• **Task description**: In the records below, transcribe the lines exactly, from the line containing "collector number: 242" through the line containing "collectors: SOSC", inclusive.

• **Input**:

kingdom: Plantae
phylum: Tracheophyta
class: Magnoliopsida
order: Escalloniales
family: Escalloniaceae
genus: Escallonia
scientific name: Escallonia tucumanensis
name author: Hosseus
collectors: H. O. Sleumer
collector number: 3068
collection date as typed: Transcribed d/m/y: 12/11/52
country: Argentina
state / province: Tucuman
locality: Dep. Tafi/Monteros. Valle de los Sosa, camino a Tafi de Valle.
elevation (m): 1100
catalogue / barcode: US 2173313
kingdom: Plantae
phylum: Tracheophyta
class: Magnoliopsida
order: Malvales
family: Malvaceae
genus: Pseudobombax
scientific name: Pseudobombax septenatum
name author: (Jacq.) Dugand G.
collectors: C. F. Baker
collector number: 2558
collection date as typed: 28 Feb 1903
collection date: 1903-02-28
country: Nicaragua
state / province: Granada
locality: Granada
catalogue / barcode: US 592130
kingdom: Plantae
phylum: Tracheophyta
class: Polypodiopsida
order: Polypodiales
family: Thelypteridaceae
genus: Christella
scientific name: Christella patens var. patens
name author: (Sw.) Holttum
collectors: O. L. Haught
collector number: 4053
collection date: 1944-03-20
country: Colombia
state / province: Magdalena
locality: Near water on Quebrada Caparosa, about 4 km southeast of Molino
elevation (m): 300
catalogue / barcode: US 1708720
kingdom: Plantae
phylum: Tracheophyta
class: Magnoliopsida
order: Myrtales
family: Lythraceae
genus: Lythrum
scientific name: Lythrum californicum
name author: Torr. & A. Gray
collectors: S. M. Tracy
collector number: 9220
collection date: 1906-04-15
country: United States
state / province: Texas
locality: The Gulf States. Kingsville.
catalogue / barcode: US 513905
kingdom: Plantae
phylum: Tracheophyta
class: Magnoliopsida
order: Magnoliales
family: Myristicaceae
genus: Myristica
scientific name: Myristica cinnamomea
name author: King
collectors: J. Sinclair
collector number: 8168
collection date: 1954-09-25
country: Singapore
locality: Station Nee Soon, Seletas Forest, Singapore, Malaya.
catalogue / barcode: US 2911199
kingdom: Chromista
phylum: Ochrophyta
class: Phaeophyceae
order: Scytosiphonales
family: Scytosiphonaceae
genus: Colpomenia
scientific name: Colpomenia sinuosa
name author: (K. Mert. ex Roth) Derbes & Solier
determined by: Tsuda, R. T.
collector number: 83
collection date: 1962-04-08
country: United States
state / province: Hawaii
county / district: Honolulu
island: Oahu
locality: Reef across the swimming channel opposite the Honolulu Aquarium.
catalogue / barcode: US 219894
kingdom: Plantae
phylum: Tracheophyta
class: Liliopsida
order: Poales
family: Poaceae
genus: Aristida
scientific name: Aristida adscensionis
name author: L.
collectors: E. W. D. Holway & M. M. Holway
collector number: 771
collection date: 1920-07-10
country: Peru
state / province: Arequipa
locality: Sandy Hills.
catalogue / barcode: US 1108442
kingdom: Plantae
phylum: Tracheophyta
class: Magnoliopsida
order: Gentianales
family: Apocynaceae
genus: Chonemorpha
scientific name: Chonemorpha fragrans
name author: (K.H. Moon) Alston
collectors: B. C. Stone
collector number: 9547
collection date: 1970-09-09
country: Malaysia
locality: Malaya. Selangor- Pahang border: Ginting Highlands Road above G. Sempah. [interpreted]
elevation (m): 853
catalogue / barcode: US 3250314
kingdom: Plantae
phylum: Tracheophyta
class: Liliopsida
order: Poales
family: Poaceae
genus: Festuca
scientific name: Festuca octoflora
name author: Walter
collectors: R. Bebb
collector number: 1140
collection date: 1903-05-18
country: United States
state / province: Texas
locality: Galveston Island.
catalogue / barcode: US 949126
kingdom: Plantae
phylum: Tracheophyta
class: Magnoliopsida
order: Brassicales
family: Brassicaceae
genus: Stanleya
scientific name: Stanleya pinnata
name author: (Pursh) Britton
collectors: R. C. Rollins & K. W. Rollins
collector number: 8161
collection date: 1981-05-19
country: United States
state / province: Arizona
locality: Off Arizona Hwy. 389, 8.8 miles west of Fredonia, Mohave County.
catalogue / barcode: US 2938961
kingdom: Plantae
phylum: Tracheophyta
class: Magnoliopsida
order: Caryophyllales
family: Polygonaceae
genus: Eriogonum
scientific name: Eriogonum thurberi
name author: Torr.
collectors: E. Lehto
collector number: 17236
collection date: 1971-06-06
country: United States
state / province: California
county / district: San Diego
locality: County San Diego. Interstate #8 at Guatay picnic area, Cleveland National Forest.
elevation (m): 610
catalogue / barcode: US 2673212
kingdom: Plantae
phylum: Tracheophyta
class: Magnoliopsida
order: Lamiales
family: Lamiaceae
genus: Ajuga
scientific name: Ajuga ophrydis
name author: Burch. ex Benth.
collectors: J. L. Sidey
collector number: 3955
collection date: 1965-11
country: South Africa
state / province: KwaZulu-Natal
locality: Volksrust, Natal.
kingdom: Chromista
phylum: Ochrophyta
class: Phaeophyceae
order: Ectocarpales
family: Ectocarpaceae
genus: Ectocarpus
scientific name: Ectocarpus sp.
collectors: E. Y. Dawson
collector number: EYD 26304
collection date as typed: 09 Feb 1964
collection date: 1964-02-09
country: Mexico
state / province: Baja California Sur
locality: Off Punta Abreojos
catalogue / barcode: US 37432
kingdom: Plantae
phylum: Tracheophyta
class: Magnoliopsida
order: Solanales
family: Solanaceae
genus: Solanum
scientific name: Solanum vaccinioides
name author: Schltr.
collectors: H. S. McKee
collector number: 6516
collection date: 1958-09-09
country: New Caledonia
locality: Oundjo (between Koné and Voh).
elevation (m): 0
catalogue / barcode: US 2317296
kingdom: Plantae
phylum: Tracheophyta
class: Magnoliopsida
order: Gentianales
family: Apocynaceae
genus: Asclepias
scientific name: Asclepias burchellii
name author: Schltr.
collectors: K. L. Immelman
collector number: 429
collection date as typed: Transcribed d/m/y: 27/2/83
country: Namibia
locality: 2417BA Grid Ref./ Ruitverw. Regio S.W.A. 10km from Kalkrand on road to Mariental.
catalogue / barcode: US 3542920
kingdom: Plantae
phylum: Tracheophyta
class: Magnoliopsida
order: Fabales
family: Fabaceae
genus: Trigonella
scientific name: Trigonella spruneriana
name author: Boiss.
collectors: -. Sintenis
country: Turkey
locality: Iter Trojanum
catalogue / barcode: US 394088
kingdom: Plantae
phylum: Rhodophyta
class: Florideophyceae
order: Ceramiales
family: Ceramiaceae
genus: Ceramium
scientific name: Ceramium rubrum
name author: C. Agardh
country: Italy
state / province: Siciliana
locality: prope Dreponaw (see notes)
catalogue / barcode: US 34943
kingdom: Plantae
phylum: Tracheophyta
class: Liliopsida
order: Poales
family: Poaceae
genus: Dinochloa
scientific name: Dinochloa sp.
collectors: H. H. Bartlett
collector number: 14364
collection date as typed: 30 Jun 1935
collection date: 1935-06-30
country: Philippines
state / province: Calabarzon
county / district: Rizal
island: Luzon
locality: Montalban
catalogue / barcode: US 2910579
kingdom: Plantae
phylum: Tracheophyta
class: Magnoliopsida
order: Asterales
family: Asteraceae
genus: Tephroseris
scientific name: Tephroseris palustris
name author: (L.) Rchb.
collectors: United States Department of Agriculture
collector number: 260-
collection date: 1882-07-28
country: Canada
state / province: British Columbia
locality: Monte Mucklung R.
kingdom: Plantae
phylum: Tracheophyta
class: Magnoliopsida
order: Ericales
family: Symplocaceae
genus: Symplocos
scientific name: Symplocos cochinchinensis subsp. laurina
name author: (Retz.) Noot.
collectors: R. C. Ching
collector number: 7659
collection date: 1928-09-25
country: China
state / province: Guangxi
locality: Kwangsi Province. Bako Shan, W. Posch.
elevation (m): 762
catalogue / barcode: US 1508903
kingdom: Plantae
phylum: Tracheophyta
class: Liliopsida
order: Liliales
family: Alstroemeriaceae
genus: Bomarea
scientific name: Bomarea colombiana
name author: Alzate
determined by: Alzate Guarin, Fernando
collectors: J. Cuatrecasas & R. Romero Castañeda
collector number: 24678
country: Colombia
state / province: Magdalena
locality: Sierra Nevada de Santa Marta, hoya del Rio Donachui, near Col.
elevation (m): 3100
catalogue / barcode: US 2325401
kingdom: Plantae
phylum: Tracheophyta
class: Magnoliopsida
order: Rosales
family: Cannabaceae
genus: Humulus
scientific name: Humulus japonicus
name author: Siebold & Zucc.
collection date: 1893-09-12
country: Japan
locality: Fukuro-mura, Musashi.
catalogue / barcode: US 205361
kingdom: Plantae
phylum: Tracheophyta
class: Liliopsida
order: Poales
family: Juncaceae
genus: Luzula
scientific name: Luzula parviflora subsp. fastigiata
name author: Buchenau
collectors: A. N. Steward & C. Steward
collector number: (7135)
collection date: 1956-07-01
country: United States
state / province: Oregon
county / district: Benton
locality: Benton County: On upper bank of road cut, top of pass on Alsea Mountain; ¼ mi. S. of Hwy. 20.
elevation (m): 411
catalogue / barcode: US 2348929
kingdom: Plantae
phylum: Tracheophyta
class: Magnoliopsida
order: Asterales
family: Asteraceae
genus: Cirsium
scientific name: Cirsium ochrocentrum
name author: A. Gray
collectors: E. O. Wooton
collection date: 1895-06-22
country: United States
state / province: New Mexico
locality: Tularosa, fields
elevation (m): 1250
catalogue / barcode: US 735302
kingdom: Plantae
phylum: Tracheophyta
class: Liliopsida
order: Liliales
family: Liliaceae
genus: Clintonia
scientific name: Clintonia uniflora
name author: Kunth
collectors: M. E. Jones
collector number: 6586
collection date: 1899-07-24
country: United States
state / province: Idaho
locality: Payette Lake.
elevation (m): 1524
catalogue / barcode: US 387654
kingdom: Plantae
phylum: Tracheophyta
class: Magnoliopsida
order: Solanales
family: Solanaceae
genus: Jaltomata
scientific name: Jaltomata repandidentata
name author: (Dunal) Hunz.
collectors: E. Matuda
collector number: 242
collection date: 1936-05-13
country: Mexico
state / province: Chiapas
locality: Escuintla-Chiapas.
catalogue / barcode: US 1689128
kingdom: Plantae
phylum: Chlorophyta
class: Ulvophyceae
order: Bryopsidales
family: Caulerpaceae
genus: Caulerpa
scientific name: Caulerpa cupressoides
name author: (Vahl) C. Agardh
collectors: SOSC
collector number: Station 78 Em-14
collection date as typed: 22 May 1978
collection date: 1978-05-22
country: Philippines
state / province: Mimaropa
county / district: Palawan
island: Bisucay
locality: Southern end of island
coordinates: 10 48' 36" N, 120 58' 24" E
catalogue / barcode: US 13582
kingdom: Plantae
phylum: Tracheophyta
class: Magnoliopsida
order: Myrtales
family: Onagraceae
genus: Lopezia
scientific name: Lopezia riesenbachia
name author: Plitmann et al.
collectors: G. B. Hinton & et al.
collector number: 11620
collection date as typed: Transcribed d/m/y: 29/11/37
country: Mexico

• **Solution to this problem**:
collector number: 242
collection date: 1936-05-13
country: Mexico
state / province: Chiapas
locality: Escuintla-Chiapas.
catalogue / barcode: US 1689128
kingdom: Plantae
phylum: Chlorophyta
class: Ulvophyceae
order: Bryopsidales
family: Caulerpaceae
genus: Caulerpa
scientific name: Caulerpa cupressoides
name author: (Vahl) C. Agardh
collectors: SOSC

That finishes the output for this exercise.